Il n’y a pas de version imprimée regroupant les cadres de résumé. Mais comme les élèves ont la permission de consulter leurs manuels dans lesquels se trouvent textuellement les mêmes résumés, ainsi que leurs cahiers personnels, ils ne sont pas dépourvus de ressources extérieures à celles offertes par les ordinateurs. Dans le même ordre d’idées, il faut noter que je ne dispose pas d’une version corrigée par le professeur. Il m’a fait connaître de vive voix ses intentions et m’a indiqué précisément diapositive par diapositive qu’elles étaient les liens attendus, ce qui revient presque au même que de me donner un corrigé, si ce n’est que je ne peux plus montrer ici les reproductions des résultats souhaités par le professeur comme c’était le cas pour l’exercice précédent.

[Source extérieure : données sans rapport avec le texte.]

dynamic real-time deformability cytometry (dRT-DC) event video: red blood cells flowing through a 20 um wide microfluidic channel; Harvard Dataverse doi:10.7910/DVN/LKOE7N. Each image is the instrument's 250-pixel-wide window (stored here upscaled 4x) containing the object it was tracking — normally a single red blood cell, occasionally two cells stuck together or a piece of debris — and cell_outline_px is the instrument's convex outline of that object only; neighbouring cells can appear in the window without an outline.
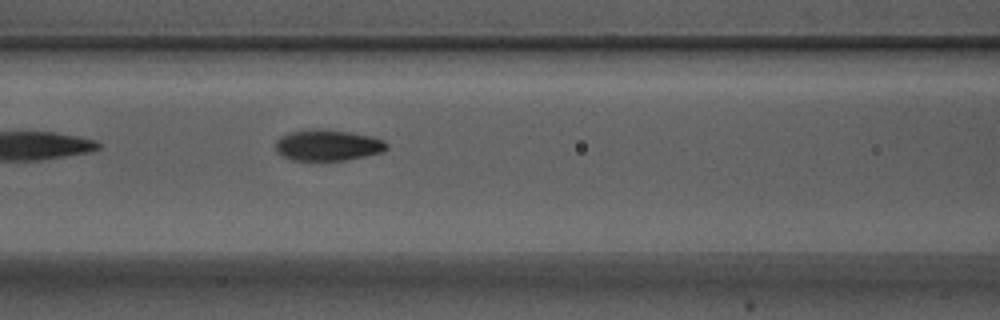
{"species": "Egyptian fruit bat (a non-hibernating species)", "species_latin": "Rousettus aegyptiacus", "temperature_condition": "warm", "stored_images_in_passage": 5, "camera_frame_rate_fps": 3000, "um_per_image_px": 0.085, "animal": {"sex": "male"}, "frame": {"image": 1, "passage_image": 5, "time_ms": 1.333, "image_size_px": [1000, 320], "cell_outline_px": [[388, 148], [384, 152], [344, 160], [292, 160], [276, 152], [276, 140], [280, 136], [288, 132], [316, 128], [352, 132], [372, 136], [384, 140], [388, 144]], "centroid_in_image_um": [27.87, 12.33], "position_along_channel_um": 138.7, "area_um2": 20.29}}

Les consignes sont données verbalement aux élèves, largement en référence à l’exercice sur le stalinisme, un peu comme je viens de le faire ici moi-même. Les élèves sont informés de l’existence et de l’emplacement des fichiers qui sont à leur disposition. Ils peuvent prendre au hasard un fichier de diapositive à compléter, ou les regarder tous et en choisir un à leur goût, parmi cinq ou parmi deux selon la séance. Les noms des fichiers sont inscrits au tableau avec en regard les noms des fichiers d’images (PCX) correspondants. Les élèves savent qu’ils doivent sauvegarder leur travail à la fin sous un nouveau nom qui permettra au professeur de le reconnaître (leur prénom ou leur nom de famille).

Ne disposant ni d’observation, ni de production en regard de la cinquième diapositive sur l’Italie fasciste, je ne procéderai pas à l’analyse a priori de la tâche correspondante.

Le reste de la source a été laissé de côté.